● Assigned task
Copy out exactly the lines from the one containing "Renovera Badrum & Tvättstuga" to the end of the records below, both included, and nothing else.

● Saved data entries
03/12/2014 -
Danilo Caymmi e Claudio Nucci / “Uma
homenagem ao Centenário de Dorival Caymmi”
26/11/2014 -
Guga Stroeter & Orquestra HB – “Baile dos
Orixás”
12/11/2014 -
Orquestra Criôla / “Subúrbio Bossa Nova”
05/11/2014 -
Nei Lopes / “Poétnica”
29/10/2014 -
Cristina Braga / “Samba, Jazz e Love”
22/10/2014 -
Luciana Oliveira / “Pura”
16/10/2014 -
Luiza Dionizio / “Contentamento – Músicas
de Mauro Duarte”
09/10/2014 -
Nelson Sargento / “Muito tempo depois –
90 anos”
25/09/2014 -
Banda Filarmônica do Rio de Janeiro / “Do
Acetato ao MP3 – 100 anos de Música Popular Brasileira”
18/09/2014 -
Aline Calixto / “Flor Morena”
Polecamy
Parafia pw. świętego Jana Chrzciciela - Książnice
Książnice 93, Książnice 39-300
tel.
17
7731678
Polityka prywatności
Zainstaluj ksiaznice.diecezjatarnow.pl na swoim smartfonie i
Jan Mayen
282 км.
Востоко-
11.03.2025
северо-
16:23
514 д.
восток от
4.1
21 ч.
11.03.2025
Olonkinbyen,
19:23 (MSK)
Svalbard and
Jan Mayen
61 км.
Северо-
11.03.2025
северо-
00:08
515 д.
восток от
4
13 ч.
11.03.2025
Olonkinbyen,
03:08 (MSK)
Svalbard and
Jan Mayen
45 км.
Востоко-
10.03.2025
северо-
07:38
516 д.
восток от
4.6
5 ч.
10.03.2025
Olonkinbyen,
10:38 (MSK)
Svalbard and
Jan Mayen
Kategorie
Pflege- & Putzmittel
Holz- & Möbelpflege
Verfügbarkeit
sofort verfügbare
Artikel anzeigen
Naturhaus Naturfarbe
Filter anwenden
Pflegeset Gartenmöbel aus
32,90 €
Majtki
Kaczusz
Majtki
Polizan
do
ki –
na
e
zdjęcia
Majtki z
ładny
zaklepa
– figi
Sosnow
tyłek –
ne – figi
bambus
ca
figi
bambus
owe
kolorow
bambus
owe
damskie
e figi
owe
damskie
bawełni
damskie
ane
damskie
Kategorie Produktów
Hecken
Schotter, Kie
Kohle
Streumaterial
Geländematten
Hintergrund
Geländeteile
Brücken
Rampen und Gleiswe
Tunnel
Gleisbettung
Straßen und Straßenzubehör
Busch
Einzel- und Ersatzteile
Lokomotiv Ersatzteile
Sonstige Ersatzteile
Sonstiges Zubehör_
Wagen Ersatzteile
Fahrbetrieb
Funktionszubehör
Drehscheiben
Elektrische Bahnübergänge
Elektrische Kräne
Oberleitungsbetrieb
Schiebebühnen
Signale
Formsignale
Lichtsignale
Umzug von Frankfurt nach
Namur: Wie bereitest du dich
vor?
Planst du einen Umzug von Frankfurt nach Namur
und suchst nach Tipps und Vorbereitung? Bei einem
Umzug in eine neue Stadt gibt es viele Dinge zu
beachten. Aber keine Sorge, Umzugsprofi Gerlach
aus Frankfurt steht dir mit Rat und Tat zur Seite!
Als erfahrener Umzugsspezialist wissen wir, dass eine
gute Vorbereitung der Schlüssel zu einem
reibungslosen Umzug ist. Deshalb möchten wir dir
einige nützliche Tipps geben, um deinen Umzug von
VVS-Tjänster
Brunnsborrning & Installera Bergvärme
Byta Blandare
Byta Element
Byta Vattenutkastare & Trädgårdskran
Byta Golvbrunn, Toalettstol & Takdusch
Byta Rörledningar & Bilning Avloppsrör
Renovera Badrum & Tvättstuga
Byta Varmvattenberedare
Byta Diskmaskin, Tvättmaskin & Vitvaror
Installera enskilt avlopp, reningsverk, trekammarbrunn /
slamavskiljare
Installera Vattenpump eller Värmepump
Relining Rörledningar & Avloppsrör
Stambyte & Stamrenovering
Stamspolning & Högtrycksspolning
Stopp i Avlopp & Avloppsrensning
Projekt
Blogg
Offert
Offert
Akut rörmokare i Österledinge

● Task solution
Renovera Badrum & Tvättstuga
Byta Varmvattenberedare
Byta Diskmaskin, Tvättmaskin & Vitvaror
Installera enskilt avlopp, reningsverk, trekammarbrunn /
slamavskiljare
Installera Vattenpump eller Värmepump
Relining Rörledningar & Avloppsrör
Stambyte & Stamrenovering
Stamspolning & Högtrycksspolning
Stopp i Avlopp & Avloppsrensning
Projekt
Blogg
Offert
Offert
Akut rörmokare i Österledinge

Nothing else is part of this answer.